The 2018 CARIFTA Trials for The Bahamas are two weekends away, and already a number of match-ups are brewing.
All season long, a pair of teammates at St. Augustine’s College (SAC) and Star Trackers, have battled in both the under-17 girls 100 meters (m) and the 100m hurdles. Reference is to Jaida Knowles and Anthaya Charlton.
Both qualified for the Flow CARIFTA Games Bahamas 2018 at the McKenley-Wint Track and Field Classic in Kingston, Jamaica, early in the season.

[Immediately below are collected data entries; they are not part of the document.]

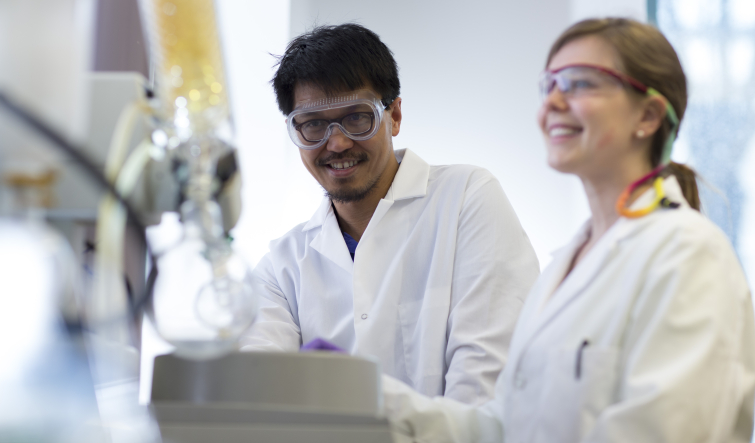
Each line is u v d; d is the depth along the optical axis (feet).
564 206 12.26
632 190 3.74
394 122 6.84
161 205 3.04
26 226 2.59
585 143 3.61
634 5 12.32
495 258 5.90
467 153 12.50
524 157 12.42
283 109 6.34
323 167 6.20
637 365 3.19
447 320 5.91
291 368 2.82
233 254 2.66
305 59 5.97
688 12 12.18
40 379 2.44
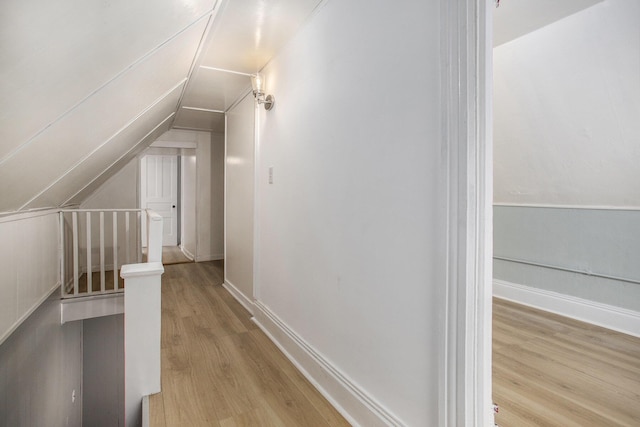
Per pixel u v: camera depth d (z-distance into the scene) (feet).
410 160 4.18
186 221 20.83
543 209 9.93
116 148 9.08
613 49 6.13
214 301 11.21
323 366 6.01
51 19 2.44
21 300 6.52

Knowles has a personal best time of 11.89 seconds in the 100m, and Charlton, at just 14-years-old, has done 12.03 seconds. At the Bahamas Association of Independent Secondary Schools (BAISS) Track and Field Championships, they ran times of 11.69 and 11.74, but the wind reading was just barely over the allowable wind limit. The CARIFTA qualifying times in the 100m and 100m hurdles are 12.06 and 14.64 seconds respectively.
Knowles and Charlton will likely go head-to-head in both the 100m and 100m hurdles at the trials with both added to 400m and 1600m relays. Charlton could compete in the long and triple jump events as well. They are just two of the upcoming stars in Bahamian athletics.
The under-17 girls 400m could provide a treat as well. Megan Moss is the CARIFTA champion from the under-18 division a year ago. She is looking to duplicate the feat in the under-17 division this year, and also go after Shaunae Miller’s CARIFTA record. Moss has a personal best time of 53.69 seconds and Miller’s CARIFTA record is 53.36 seconds. Moss has also qualified in the 400m. The standard is 57 seconds flat.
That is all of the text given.